Get ready to say goodbye to beloved nameplates such as the Fusion and Taurus, as well as the Fiesta, as Ford has confirmed that its passenger car lineup will be pruned to just two models by around 2020: the Mustang and Focus Active (a soft-roader version of the redesigned 2020 Focus.)

The move is only for North America where Ford sees the shift toward utility-type vehicles such as SUVs, pickup trucks and commercial vans as permanent.

Ford made the confirmation Wednesday during a presentation for its first quarter earnings results.

Jim Hackett (left) and Bill Ford Jr.

Jim Hackett (left) and Bill Ford Jr.

The strategy was first hinted at last October following a 100-day review of Ford's operations by then-new CEO Jim Hackett. At the time, Hackett said $7 billion earmarked for passenger car development would be shifted to more profitable and better selling SUVs, pickups and other commercials, and electric cars. He also said Ford would invest heavily in self-driving cars and new mobility solutions.

It means the United States won't receive most versions of the redesigned 2020 Focus compact, including an upcoming ST hatch and an eventual RS performance flagship. That's right; the sole version we'll get is the Focus Active.

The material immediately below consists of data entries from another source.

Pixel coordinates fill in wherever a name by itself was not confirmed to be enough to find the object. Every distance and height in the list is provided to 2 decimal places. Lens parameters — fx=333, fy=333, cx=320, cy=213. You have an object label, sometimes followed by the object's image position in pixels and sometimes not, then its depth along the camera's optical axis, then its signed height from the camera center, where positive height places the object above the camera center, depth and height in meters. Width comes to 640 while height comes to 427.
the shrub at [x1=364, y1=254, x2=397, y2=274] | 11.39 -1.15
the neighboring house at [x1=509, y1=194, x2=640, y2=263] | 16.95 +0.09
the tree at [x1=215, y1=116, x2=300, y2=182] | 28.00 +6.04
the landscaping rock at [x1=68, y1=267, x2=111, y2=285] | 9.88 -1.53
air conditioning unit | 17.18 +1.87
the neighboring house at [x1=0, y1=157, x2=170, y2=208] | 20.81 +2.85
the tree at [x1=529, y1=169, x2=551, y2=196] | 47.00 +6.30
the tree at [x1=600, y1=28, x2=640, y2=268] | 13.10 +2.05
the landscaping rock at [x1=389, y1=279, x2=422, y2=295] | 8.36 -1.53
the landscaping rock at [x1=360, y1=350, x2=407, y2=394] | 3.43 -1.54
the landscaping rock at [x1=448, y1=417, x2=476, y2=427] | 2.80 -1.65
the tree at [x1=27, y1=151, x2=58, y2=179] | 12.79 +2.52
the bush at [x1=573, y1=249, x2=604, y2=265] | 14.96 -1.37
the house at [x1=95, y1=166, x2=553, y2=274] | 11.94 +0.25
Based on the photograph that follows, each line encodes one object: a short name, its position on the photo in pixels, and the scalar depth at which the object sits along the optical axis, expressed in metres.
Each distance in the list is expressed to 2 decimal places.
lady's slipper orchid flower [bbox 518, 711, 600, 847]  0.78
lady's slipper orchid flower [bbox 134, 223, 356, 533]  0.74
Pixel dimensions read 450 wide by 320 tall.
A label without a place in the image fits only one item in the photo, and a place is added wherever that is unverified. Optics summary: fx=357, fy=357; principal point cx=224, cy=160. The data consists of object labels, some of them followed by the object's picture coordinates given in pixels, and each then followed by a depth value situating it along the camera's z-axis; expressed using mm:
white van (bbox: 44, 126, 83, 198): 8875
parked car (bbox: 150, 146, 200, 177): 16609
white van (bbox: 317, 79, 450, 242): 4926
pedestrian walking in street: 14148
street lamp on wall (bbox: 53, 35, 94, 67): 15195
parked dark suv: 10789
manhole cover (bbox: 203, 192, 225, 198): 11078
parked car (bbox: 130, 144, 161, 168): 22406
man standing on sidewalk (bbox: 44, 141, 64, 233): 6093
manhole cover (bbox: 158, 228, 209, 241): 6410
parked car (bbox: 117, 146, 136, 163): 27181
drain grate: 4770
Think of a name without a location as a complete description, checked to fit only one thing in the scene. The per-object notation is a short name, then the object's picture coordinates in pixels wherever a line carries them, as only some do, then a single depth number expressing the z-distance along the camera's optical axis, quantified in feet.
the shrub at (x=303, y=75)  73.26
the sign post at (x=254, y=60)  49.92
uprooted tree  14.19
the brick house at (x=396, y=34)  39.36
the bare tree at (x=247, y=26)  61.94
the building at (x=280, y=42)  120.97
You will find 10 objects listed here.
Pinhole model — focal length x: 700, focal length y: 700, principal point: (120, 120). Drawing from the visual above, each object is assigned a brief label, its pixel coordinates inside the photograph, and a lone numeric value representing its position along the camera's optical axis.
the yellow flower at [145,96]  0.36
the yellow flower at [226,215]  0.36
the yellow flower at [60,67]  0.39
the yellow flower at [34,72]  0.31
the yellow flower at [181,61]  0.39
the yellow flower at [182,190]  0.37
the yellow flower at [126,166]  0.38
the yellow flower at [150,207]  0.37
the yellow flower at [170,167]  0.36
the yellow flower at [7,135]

It seems like an odd decision but here is what Ford is likely thinking. The Focus Active will be a direct rival to Subaru's Crosstrek, which last year sold 110,138 units. In comparison, Ford with a much bigger dealer network only managed to sell 158,385 Focus hatchbacks and sedans in the same period.

2020 Ford Focus Active

2020 Ford Focus Active

It won't be all big SUVs and trucks, though. Ford sells the Ecosport SUV in the subcompact segment and is also working on a new pint-sized SUV with true off-road capability. The automaker on Wednesday also confirmed that it was exploring new “white space” models that combine attributes of passenger cars and SUVs, such as taller ride height and extra storage—think soft-roaders like the Focus Active.

It's a risky gamble, especially given the struggles American automakers' heavy-SUV lineups faced late last decade when fuel prices shot up. To hedge against higher fuel prices, Ford will aggressively electrify its lineup. The automaker will add hybrid powertrains to core models like the F-150, Escape, Explorer and Mustang in the coming years. It will also launch 16 electric cars by 2022, starting with a 300-mile electric SUV in 2020, though it isn't clear if all the cars will be pure electric models or if some will be plug-in hybrids.

What hasn't been mentioned is Ford's plans for Lincoln, whose sedans like the MKZ and Continental share platforms with Fords. It's likely the nameplates will still be offered in the future, with Ford perhaps hoping loyal sedan customers will shift to the more profitable Lincoln models.